A Polaris Project anti-trafficking ad in New York City. Billboards and digital spots appear throughout the NY/NJ metro areas.
For the past few years, as January comes to an end, the media and government officials sound an ominous warning: Sex trafficking will be on the rise during the Super Bowl. Because of the sporting event, "the cruelty of human trafficking goes on for several weeks," said Rep. Christopher Smith of New Jersey, the site of this year's Super Bowl. John McCain's wife, Cindy, has called the Super Bowl "the largest human-trafficking venue on the planet." As their logic goes, hundreds of thousands of fun-seeking fans will descend on New Jersey and New York this weekend. With the crowds will come an increased demand for sex, and, in turn, sex trafficking.
But as several publications have noted, data from the past few years doesn't support this link—only four arrests were made during coordinated sweeps at the last three Super Bowls combined. Bradley Myles, the CEO of anti-trafficking nonprofit Polaris Project, which houses the National Human Trafficking Hotline, told Mother Jones that "we haven't seen a great deal of evidence that there is a massive rise in trafficking during the Super Bowl," adding that the hotline will "staff up modestly" but "doesn't experience a major increase in calls."

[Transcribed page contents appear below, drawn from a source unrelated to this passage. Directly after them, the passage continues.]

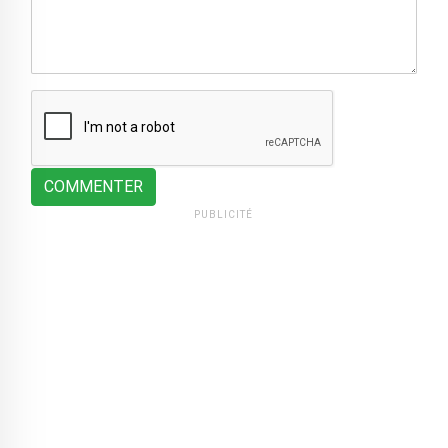
COMMENTER
PUBLICITÉ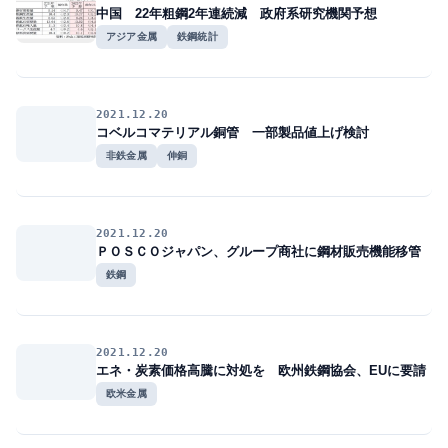
中国 22年粗鋼2年連続減 政府系研究機関予想
アジア金属
鉄鋼統計
2021.12.20
コベルコマテリアル銅管 一部製品値上げ検討
非鉄金属
伸銅
2021.12.20
ＰＯＳＣＯジャパン、グループ商社に鋼材販売機能移管
鉄鋼
2021.12.20
エネ・炭素価格高騰に対処を 欧州鉄鋼協会、EUに要請
欧米金属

What may be on the rise surrounding the Super Bowl is prostitution—and cops on the lookout for it. Last week, there was a spike in prostitution arrests in New York; one defense lawyer at Midtown Community Court said that more women were at court arraigned on prostitution charges in a single day than he usually sees over the course of a month.
Sex trafficking, by definition, is when commercial sex is induced through force, fraud, or coercion, even when there is no crossing of state or national borders involved. Domestic sex trafficking—the type of trafficking that authorities in NJ and NY have been primarily worried about surrounding the Super Bowl—can, to outsiders, look a lot like prostitution. But the law assumes that prostitutes are selling sex out of their own volition, whereas people who are trafficked are victims of a crime. Over 3,500 potential cases of sex trafficking were identified by the National Human Trafficking Hotline last year. A number of studies estimate that a third of child runaways in the US are trafficked into the sex industry.

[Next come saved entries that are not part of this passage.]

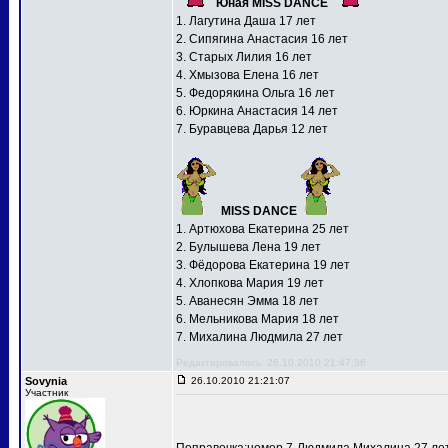
Юная MISS DANCE
1. Лагутина Даша 17 лет
2. Сипягина Анастасия 16 лет
3. Старых Лилия 16 лет
4. Хмызова Елена 16 лет
5. Федорякина Ольга 16 лет
6. Юркина Анастасия 14 лет
7. Буравцева Дарья 12 лет
MISS DANCE
1. Артюхова Екатерина 25 лет
2. Булышева Лена 19 лет
3. Фёдорова Екатерина 19 лет
4. Хлопкова Мария 19 лет
5. Аванесян Эмма 18 лет
6. Мельникова Мария 18 лет
7. Михалина Людмила 27 лет
Редактировалось: 26.10.2010 21:47:36
Sovynia
26.10.2010 21:21:07
Участник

Megan McLemore, an investigator at Human Rights Watch who researched New Orleans during the Super Bowl last year, said "there is little evidence that the [Super Bowl] sweeps that occur have a long term effect on how either prostitution or trafficking is addressed." States hosting Super Bowls for the past four years have showed a jump in calls to the National Human Trafficking Hotline during the year of the event, but the hotline as a whole has also recorded jumps each year, from 7,637 calls in 2009 to 31,945 calls in 2013.

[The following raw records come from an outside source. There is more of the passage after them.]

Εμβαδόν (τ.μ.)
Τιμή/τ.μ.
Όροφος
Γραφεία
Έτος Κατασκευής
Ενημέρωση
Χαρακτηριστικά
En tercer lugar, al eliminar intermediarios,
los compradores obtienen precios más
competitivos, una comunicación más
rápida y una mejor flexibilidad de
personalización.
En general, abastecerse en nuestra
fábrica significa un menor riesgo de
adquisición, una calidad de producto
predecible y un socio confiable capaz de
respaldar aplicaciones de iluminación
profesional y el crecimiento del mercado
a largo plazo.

What's undeniable is that the biggest football event of the year continues to be a focal point for anti-trafficking public awareness campaigns. According to NJ Assistant Attorney General Tracy Thompson, thousands of people—including cab drivers, hotel staff, airport security guards, and truck stop owners—were trained to recognize the signs of trafficking in 2013. More than 3,000 students have attended "Say Something" assemblies, in which survivors of trafficking speak to middle and high school students. Clear Channel partnered up with Polaris Project to launch an ad campaign in the New York/New Jersey metro area, and in "Super Bowl Alley," between Herald Square and Times Square, digital ad spots read "Traffic report: Human trafficking was reported in all 50 states last year." By the time the game starts on Sunday, volunteers in New Jersey and New York will have delivered an estimated 100,000 bars of free soap to motels and hotels with the National Human Trafficking Hotline number printed on the packaging.
Of course, one danger of focusing so much on the Super Bowl is what Myles, of Polaris Project, calls a "sympathy cliff": People pay attention to the issue for a few weeks, and then don't think about it until the next year. "Our view," says Myles, "is that the more important story is the story that human trafficking is happening 365 days a year."